This December 13 article published by The New Yorker adds fuel to fire for deemphasizing significance testing as the criterion for accepting purported advancements in science. It’s well worth reading for anyone with a stake in statistics, despite raking over the same coals seen in this March 27 Science News article, which I discussed in a previous blog.*
“A lot of extraordinary scientific data are nothing but noise.”
– Jonah Lehrer, author of “The Truth Wears Off: Is there something wrong with the scientific method”
Evidently much of the bad science stems from “significance-chasers” – those who hunt out findings that pass the generally-accepted p-value of 5% for hypothesis testing. Unfortunately a statistically-significant outcome from an badly-designed experiment is of no value whatsoever.
PS. I credit blogger William Briggs for bringing this article to my attention. His attitude is provided succinctly by this assertion: “Scientists are too damn certain of themselves.”
*Misuse of statistics calls into question the credibility of science March 28, 2010.
#1 by jem777dy on February 2, 2011 - 3:51 pm
As a chemist and statistician, I am continually appalled at how poorly designed a lot of experiments are. It does not bother me that the results of experiments change, sometimes greatly. I tried to help a few of my friends analyze data and design experiments for their psychology experiments. All they wanted to do was test group a versus group b. When I suggested that they add in a covariates (age, gender, race, etc) their reply was, “That’s not part of the study. I want a simple comparison, not a PhD thesis!”
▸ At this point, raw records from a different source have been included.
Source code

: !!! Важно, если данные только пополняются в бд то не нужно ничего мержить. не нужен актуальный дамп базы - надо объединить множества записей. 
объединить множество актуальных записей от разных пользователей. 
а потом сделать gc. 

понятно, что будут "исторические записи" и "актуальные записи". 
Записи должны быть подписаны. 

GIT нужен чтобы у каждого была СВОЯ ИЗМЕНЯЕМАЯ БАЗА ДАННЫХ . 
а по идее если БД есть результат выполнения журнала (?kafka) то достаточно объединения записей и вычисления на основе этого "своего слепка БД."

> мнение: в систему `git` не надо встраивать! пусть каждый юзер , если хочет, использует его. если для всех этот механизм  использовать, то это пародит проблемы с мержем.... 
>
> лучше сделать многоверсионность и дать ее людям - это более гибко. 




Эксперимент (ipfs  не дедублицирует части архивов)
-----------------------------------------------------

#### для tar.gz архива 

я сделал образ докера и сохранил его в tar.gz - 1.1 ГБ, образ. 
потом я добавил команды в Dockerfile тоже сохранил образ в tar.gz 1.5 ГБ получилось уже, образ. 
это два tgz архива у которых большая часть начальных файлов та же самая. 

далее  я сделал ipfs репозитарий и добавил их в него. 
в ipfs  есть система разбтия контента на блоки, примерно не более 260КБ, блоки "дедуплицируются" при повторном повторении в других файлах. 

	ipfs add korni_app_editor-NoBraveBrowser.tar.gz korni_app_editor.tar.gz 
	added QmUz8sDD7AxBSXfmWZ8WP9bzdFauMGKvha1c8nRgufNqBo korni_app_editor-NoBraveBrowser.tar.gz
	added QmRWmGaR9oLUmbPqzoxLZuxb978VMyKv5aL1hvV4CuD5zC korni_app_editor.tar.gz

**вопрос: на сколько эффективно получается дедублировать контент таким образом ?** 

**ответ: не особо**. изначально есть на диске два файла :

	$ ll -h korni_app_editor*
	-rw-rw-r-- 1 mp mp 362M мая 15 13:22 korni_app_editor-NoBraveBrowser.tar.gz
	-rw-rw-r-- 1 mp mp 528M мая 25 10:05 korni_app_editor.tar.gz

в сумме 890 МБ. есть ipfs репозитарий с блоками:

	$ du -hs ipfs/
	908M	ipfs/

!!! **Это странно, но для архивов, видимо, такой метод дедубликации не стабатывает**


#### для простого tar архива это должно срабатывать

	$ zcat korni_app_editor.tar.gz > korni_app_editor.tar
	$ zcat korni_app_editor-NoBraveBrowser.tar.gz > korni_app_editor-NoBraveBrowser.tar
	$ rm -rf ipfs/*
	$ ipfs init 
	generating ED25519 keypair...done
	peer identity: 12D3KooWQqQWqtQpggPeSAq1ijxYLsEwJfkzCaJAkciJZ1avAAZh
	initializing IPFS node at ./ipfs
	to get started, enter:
I believe that we, as people that have at least some statistical knowledge, need to help out fellow scientists and engineers, to create, design and analyze better experiments. I read a lot of articles where the authors get publications based upon simple comparisons, using OFAT, misuse and abuse factorial designs, response surfaces and mixture designs. When I see these types of articles, I will write the author(s) and sometimes the journal editors. I’ll ask the authors why they didn’t use a more rigorious statistical methods or more properly analyze their data. I wrote a few editors about how some authors don’t use appropriate methods to analyze the data. When they do respond, the general feeling is that the articles are publication worthy. Even if a proper analysis of the data yeilds a completely different outcome than what the authors published!
In the end, I just keep thinking, GIGO.
#2 by Eric Kvaalen on February 8, 2011 - 9:14 am
A very interesting article. But I don’t think the blame can be placed on badly-designed experiments. There was nothing wrong with the design in the examples given in the article. The article mentions “faulty design” as “the real problem” (at least for some cases), but it doesn’t seem to mean that DOE was not used. Rather, that certain things were not specified beforehand et cetera. But even that doesn’t really explain, or fully explain, the phenomenon referred to. It doesn’t explain the results of Schooler on precognition.
If it’s true that whatever has been shown true at one time ceases to be significant later, then “this too shall pass” and everything will be all right again!